Records from a collection:
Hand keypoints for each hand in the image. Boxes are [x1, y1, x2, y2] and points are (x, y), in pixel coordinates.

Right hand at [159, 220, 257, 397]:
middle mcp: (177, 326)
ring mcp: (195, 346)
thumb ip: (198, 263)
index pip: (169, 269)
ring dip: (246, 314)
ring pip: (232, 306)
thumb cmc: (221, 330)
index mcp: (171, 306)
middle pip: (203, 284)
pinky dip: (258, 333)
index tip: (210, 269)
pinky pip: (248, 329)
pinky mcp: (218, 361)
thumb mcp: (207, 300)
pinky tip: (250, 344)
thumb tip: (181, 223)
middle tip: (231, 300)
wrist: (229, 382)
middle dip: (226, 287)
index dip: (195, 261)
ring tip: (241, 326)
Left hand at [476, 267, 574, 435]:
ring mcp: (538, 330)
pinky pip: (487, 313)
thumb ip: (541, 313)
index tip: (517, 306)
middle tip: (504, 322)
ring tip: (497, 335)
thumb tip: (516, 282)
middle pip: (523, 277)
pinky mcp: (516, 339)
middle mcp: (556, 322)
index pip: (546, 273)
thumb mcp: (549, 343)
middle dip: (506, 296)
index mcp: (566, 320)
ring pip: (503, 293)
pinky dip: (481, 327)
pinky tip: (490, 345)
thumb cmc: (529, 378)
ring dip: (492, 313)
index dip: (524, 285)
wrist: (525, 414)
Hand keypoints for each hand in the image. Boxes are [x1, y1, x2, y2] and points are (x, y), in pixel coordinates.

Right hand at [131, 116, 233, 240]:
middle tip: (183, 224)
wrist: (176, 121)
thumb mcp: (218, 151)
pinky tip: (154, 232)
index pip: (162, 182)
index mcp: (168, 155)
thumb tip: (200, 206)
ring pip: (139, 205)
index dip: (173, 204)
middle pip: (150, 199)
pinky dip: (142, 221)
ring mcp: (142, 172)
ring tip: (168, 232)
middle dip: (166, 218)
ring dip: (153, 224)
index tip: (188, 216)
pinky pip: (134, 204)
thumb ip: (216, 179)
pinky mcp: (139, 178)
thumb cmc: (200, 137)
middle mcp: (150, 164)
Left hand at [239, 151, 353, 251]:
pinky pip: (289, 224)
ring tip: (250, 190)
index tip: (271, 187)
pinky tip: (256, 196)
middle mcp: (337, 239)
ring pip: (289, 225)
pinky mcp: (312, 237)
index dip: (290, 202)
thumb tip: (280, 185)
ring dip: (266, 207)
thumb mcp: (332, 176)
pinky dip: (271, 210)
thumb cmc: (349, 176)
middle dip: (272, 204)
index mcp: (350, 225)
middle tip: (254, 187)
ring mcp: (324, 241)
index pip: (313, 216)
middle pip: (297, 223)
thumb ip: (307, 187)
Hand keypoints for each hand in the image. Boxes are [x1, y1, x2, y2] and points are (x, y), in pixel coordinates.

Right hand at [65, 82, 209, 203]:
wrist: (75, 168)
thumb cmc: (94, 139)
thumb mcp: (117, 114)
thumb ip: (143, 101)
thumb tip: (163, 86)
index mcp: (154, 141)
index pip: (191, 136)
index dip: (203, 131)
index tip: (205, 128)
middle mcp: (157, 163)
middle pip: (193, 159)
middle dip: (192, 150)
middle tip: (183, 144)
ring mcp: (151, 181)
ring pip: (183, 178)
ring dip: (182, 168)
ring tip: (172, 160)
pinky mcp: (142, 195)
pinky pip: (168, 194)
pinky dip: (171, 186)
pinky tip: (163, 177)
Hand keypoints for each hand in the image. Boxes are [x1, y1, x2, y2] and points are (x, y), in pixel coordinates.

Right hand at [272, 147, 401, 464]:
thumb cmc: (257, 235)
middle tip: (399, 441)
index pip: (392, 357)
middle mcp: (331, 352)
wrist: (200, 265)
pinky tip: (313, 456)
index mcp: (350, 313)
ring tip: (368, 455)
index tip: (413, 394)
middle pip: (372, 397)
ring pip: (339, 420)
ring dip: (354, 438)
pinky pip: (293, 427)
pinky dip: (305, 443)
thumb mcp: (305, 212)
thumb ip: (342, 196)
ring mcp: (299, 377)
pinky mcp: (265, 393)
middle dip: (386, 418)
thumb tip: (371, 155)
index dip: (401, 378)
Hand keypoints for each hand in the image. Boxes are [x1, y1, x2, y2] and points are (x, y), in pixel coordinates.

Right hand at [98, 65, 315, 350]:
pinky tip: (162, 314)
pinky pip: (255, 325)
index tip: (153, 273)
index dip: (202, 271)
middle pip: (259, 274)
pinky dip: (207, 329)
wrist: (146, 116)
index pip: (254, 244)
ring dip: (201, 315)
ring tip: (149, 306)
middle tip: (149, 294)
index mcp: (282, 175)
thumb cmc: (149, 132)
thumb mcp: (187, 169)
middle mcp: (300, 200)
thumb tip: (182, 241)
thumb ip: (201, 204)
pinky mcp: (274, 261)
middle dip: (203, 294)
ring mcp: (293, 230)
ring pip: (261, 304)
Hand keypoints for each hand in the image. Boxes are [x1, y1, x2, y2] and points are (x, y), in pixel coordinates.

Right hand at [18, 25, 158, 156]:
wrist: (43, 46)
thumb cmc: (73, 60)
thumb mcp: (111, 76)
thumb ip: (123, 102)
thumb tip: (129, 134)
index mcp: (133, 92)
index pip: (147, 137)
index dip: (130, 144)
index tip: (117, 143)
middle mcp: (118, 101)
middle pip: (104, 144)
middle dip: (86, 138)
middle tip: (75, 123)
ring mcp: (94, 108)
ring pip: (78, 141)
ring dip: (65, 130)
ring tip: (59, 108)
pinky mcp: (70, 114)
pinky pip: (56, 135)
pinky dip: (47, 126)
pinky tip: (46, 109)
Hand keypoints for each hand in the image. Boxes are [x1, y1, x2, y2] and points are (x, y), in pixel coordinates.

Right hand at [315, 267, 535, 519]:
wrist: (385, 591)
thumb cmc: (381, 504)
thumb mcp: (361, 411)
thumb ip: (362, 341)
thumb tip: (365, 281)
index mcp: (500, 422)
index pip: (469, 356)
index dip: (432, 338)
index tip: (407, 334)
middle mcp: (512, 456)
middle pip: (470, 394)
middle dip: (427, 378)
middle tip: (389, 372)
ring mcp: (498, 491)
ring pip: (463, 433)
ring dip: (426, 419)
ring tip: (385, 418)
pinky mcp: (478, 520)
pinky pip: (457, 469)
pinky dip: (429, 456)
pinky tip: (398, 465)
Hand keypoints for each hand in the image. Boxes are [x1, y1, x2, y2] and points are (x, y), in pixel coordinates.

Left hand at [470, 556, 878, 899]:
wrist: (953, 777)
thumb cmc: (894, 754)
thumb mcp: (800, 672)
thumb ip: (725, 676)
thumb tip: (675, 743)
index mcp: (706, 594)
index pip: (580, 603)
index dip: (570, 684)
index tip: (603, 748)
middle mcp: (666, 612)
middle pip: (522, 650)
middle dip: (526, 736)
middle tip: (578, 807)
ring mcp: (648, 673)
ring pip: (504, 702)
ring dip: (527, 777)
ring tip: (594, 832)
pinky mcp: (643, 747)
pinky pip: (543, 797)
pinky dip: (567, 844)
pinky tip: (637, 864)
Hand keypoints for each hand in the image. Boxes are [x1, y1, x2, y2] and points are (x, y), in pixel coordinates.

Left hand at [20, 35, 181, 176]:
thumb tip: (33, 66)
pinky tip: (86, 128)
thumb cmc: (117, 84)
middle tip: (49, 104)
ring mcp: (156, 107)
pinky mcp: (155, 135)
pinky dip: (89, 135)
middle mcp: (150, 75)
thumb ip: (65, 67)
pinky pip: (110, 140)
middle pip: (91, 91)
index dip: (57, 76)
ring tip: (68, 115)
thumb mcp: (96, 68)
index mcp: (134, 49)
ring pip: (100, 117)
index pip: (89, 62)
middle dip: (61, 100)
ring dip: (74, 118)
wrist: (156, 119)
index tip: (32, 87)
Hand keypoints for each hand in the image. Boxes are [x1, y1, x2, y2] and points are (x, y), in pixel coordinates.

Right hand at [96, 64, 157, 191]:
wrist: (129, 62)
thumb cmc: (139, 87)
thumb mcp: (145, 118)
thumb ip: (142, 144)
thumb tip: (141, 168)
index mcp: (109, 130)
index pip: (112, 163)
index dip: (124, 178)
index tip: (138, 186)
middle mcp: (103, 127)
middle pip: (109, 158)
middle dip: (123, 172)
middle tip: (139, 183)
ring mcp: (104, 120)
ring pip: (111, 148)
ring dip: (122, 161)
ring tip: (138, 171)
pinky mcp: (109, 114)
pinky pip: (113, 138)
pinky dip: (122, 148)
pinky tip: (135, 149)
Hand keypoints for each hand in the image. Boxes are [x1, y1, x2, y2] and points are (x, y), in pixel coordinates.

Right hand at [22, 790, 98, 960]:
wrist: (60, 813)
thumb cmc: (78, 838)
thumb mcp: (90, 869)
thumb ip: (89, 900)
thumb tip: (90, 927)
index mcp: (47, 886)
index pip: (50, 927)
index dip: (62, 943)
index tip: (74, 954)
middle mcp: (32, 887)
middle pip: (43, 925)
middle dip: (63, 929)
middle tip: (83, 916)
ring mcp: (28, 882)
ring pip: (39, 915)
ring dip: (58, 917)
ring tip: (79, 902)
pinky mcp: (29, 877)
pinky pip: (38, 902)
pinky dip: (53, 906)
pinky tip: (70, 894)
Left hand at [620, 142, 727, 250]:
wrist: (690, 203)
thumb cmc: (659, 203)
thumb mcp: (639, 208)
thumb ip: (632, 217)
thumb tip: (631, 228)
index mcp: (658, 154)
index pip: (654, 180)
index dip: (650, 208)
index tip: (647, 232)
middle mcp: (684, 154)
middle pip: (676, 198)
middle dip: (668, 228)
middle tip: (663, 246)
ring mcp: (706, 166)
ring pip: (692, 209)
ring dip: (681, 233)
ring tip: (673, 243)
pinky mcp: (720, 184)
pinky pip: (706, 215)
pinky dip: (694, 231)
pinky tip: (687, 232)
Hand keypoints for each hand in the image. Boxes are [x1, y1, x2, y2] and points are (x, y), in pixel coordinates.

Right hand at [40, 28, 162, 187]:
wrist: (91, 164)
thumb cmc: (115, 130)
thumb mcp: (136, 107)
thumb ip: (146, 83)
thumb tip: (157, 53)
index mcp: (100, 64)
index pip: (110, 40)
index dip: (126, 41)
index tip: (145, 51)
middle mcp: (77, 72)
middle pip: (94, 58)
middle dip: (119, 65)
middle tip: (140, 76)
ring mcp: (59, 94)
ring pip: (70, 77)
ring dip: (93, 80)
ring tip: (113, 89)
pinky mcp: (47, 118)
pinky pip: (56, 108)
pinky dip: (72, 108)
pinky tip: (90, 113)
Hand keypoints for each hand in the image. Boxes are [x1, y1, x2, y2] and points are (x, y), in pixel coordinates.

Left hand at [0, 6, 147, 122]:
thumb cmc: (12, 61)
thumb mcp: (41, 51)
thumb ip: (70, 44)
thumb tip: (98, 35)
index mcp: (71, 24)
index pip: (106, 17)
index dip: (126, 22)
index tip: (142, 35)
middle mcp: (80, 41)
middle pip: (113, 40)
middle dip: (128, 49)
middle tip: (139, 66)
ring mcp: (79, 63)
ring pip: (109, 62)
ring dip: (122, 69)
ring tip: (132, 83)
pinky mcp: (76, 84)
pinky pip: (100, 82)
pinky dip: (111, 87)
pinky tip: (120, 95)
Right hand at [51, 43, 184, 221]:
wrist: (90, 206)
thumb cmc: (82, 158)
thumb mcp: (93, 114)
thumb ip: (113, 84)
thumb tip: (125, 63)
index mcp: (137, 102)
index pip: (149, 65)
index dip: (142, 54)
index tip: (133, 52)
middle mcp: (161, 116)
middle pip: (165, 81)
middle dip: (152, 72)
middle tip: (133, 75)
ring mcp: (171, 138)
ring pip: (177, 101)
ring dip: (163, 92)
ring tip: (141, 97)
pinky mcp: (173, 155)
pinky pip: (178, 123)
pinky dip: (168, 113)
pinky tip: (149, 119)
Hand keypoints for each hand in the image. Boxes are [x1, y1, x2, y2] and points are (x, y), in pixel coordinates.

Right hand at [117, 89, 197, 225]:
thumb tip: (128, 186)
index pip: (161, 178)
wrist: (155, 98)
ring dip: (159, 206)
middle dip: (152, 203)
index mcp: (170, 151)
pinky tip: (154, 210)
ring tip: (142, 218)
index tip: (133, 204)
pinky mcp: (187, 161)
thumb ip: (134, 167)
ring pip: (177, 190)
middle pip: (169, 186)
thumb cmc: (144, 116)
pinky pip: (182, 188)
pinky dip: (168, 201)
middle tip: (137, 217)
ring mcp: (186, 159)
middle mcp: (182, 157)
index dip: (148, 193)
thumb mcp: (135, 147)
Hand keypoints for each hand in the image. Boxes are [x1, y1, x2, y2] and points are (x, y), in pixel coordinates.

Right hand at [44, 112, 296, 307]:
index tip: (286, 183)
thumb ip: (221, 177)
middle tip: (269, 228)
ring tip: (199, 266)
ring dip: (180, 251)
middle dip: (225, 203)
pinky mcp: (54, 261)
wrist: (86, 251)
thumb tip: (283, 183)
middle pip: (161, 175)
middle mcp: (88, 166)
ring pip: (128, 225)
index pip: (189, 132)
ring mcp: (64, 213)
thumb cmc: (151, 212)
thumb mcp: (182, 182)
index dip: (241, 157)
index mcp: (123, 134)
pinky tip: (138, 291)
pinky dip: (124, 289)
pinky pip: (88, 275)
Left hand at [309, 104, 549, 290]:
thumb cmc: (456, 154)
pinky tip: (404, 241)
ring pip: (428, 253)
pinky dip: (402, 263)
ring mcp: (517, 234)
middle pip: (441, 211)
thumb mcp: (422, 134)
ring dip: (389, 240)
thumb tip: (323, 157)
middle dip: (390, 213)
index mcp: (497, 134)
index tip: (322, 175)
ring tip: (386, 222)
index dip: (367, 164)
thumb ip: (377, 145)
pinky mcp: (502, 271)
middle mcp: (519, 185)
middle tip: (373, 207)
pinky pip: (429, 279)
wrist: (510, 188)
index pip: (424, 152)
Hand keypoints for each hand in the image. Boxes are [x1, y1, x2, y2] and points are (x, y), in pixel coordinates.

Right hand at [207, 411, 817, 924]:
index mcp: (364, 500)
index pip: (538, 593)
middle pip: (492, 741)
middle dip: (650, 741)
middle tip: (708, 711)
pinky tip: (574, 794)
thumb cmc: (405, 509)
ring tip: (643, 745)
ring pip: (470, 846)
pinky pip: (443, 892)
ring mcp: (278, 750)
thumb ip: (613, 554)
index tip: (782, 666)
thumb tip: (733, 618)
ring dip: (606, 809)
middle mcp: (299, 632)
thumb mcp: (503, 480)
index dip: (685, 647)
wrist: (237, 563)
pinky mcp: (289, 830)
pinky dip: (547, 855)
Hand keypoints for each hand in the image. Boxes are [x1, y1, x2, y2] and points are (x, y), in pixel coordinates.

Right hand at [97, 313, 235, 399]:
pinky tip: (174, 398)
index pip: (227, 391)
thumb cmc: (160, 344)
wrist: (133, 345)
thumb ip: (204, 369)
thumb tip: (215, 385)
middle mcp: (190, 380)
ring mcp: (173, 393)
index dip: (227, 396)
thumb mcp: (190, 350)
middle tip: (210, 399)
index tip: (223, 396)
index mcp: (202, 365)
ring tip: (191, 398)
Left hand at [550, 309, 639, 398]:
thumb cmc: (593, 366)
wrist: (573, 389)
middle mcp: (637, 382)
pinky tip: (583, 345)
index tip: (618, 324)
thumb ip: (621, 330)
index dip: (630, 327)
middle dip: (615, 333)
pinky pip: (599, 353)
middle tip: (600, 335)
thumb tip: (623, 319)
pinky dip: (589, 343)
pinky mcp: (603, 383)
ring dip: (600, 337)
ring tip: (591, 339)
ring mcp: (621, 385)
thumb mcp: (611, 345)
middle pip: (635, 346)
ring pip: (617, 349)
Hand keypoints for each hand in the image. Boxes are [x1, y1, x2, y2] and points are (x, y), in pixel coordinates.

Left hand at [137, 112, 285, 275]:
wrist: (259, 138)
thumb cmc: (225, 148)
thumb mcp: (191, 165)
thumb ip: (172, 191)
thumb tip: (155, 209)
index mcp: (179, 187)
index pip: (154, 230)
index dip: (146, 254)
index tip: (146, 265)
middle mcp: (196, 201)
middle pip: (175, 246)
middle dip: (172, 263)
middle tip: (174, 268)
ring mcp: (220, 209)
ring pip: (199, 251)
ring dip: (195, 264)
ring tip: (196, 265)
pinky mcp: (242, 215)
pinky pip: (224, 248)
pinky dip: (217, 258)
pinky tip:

ASSIGNED TASK:
Return, unchanged, the run of lines above that opens with the line containing "index pip: (538, 593)" and closes with the line containing "ring pip: (617, 349)". Include both.

ANSWER:
index pip: (538, 593)
middle pip: (492, 741)
middle dip: (650, 741)
middle tip: (708, 711)
pinky tip: (574, 794)
thumb cmc: (405, 509)
ring tip: (643, 745)
ring pip: (470, 846)
pinky pip: (443, 892)
ring mcp: (278, 750)
thumb ip: (613, 554)
index tip: (782, 666)
thumb tip: (733, 618)
ring dip: (606, 809)
middle mcp: (299, 632)
thumb mcp: (503, 480)
index dip: (685, 647)
wrist: (237, 563)
pinky mcp: (289, 830)
pinky dip: (547, 855)
Hand keypoints for each hand in the image. Boxes are [x1, y1, x2, y2] and points are (x, y), in pixel coordinates.

Right hand at [97, 313, 235, 399]:
pinky tip: (174, 398)
index pip: (227, 391)
thumb cmc: (160, 344)
wrist: (133, 345)
thumb ip: (204, 369)
thumb tip: (215, 385)
middle mcp: (190, 380)
ring mcp: (173, 393)
index dip: (227, 396)
thumb mcp: (190, 350)
middle tip: (210, 399)
index tip: (223, 396)
index mcp: (202, 365)
ring tip: (191, 398)
Left hand at [550, 309, 639, 398]:
thumb cmc: (593, 366)
wrist: (573, 389)
middle mcp: (637, 382)
pinky tip: (583, 345)
index tip: (618, 324)
thumb ip: (621, 330)
index dip: (630, 327)
middle dip: (615, 333)
pinky pip: (599, 353)
middle tip: (600, 335)
thumb tip: (623, 319)
pinky dip: (589, 343)
pinky mcp: (603, 383)
ring dip: (600, 337)
ring tip: (591, 339)
ring mcp: (621, 385)
thumb mcp: (611, 345)
middle pip: (635, 346)
ring pip: (617, 349)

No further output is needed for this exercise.